World’s just a stage for various talentsPublished 2:09pm Tuesday, October 5, 2010
By JASON MAYFIELD/Guest Columnist
Quick question: How many cheerleaders have you ever known that moonlight as members of their school’s Scholar’s Bowl team?
The question isn’t meant as a knock against cheer squads. The same question could work just as well for members of the football and debate teams. It’s just that my eye-opening experience came with a cheerleader and my eighth-grade scholar’s bowl team.
A few years ago, a cheerleader approached me about trying out for scholar’s bowl. The request was slightly unusual in that there’s typically little turnover on a scholar’s bowl team. The same students that make the team in sixth grade are the same ones that try out and make the team in seventh grade, and those are the ones who are the ones that try out and make the team in eighth grade.
This student not only braved a tryout against peers that had been studying trivia for two years, but she earned a spot on that year’s team.
That fall, she practiced with us on Tuesdays until 5 p.m. before she changed into her uniform and went and cheered on the two basketball teams that night.
In January and February, she not only supported and encouraged the other four members of the team during tournament play, but she also earned a full third of our team’s points one round because she’d just recently read “Midsummer Night’s Dream.”
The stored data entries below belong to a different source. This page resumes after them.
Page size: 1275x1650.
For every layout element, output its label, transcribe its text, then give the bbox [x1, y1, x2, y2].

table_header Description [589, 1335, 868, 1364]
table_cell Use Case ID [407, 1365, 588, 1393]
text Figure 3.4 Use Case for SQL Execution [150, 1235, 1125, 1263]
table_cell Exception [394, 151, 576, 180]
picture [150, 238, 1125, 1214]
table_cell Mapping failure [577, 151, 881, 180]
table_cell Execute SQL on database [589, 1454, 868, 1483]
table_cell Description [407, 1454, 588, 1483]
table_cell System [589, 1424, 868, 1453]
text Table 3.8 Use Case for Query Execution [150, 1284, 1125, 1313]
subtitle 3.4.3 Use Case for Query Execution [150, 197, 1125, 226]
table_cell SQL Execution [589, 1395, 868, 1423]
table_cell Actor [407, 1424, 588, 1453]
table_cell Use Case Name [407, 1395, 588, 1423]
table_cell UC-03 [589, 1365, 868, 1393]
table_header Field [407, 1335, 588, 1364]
That cheerleader’s courage to believe in her diverse talents and her willingness to use those gifts even when they called her into two different groups of peers encouraged me to believe that we all have a responsibility to develop our gifts, even when those gifts don’t seem to connect on the surface.
As a teacher of gifted and talented students, I see students often force all their efforts into one area. Who’s to say the starting defensive lineman can’t write poetry? Why can’t the tuba player star in the school musical in spring?
We shouldn’t treat children as devoted, 24/7 professionals in athletic, academic or fine arts fields. Instead, we should encourage the people in our lives to try new things, activities that develop the talents that are just waiting to be presented next on the world’s stage.
Jason Mayfield is a gifted instructor at Columbiana Middle School.